By Afreen Hashmi, National Law University, Jodhpur.
The Cabinet Committee on Economic Affairs recently approved a revised cost estimate for the much delayed ambitious project of building the eastern and western dedicated freight corridor (DFC). Dedicated freight lines are rail lines whose planned use is restricted to freight trains only. A dedicated rail freight network would consist of an integral network of such lines, either newly constructed lines or existing lines converted to dedicated freight use, with adaptation where necessary. At Rs.81,459 crore, the new figure of constructing the DFC is more than double of the originally estimated Rs.28,181 crore.
A substantial portion of the revised cost will be met by way of debt from multilateral institutions such as the Japan International Cooperation Agency and the World Bank. The equity requirement of the Railways will be around Rs.23,796 crore. Dedicated Freight Corridor Corporation of India Ltd., the special purpose vehicle set up by the Railways to implement the project, is keen to complete it by 2017-18. Once the twin-corridor system is in place, it will transform the very profile of the Railways. A host of positive outcomes, such as reduction in transportation costs and stepped-up commercial activity, benefiting a range of core industries, could flow from it. This could in turn have a multiplier effect on the economy.
When India became independent from the British rule in 1947, it inherited a fairly large network of rail transport and a modest road network. The Indian Railways had a share of almost 90% in the inland movement of goods and there was significant investment in rail infrastructure initially. However, this was not sustained and, as a result, growth of freight movement by rail slowed down during the 1960s and 1970s and the share of road transport in the total freight traffic started increasing at a faster rate. The share of Coastal Shipping, Inland Waterways and Airways in India’s freight transport sector has traditionally been quite small. However, there has been impressive growth in the quantum of freight carried by these modes during the last decade. Another significant recent development has been the use of pipelines for transport of petroleum products and natural gas
India’s economy has seen unprecedented growth during the last decade. While this has created a great deal of opportunities, it has also resulted in many challenges especially for infrastructure required to sustain the rate of growth. Transport is viewed as one of the critical infrastructures for the economy. At the same time, it is also a fact that the existing transport infrastructure has not kept pace with the growth in demand. The highway development projects have slowed down and the railway networks are highly congested. Lower average speed, unplanned halting of trains and outdated technologies reduce the operational efficiency of the system. India’s infrastructure is not adequately equipped to meet rapidly rising freight traffic, changing consumption patterns and increasing number of production centres.
There is increasing recognition among policymakers in India that transport infrastructure could become a serious bottleneck for future economic growth.
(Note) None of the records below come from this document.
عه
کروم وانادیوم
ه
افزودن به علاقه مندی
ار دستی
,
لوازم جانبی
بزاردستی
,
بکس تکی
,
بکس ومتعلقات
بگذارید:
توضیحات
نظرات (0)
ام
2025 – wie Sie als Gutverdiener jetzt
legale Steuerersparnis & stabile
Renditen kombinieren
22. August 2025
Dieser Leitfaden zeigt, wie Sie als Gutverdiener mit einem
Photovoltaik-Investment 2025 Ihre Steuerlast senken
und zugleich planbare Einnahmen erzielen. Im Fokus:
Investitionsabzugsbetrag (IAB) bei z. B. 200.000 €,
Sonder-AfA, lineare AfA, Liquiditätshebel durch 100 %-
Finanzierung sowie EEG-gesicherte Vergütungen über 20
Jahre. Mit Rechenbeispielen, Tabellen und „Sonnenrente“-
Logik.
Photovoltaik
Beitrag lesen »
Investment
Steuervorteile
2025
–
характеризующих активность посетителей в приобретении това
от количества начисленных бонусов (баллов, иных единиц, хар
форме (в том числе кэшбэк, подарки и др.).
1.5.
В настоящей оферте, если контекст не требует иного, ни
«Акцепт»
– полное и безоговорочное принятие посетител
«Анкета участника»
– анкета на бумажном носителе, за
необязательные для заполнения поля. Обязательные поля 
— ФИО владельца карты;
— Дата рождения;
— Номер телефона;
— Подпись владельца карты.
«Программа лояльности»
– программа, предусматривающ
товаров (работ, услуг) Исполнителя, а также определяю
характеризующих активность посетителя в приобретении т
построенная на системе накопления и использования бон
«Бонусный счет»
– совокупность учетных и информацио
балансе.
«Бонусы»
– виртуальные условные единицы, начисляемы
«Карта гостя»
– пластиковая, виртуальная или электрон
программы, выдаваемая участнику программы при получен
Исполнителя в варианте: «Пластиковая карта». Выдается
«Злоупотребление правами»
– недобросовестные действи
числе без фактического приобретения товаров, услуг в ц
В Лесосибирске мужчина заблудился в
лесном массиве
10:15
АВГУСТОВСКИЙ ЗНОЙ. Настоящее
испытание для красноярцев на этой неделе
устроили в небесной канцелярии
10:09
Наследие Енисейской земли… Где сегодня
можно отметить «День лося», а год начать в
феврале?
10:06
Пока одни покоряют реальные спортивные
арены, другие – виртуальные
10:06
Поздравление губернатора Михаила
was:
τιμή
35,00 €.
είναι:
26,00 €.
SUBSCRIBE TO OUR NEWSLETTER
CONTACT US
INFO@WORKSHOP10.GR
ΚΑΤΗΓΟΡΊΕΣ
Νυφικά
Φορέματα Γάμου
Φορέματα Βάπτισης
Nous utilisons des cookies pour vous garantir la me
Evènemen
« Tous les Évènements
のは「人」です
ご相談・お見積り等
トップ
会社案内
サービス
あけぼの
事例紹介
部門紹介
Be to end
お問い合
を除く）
The idea of developing the dedicated rail corridors for freight movement was conceived in 2005 in a joint declaration by the Government of India and Japan. The 1,839-km-long eastern corridor will connect Ludhiana in Punjab with Dankuni in West Bengal. It will have two components, a double-track section and a single-track segment, both electrified. It will cut across six States. The eastern corridor will cater to traffic streams including coal, finished steel, cement and fertilizer. The western corridor will cover nearly 1,500 km, connecting the Jawaharlal Nehru Port near Mumbai with Dadri, and passing through States such as Haryana, Rajasthan, Gujarat and Maharashtra.
But there are several hurdles in the way of achieving this. Like any other infrastructure project, there are stretches of land that have been difficult to acquire for the government. For example, the western corridor of DFC was to pass through Panvel and then proceed towards Jawaharlal Nehru Port Trust (JNPT). But acquiring land for DFC has been difficult at Panvel where several other projects are also converging like the upcoming airport at Navi Mumbai, suburban sections on the Virar-Vaasi-Diva-Panvel line and, construction of the Panvel Coaching complex.
The huge cost overruns owing to the time lapse tell their own tale, and reflect the massive challenge facing policy planners in pushing through a project of this size and magnitude that has inter-State implications. From a slow decision making process to roadblocks to land acquisition, there are problems aplenty in the way ahead for the project. Prevarication on the decision-making front will hurt the viability of even soundly conceived projects. The Narendra Modi led government should ensure that the twin-corridor project goes through without any further delay. The key to doing so will lie in taking along the States concerned.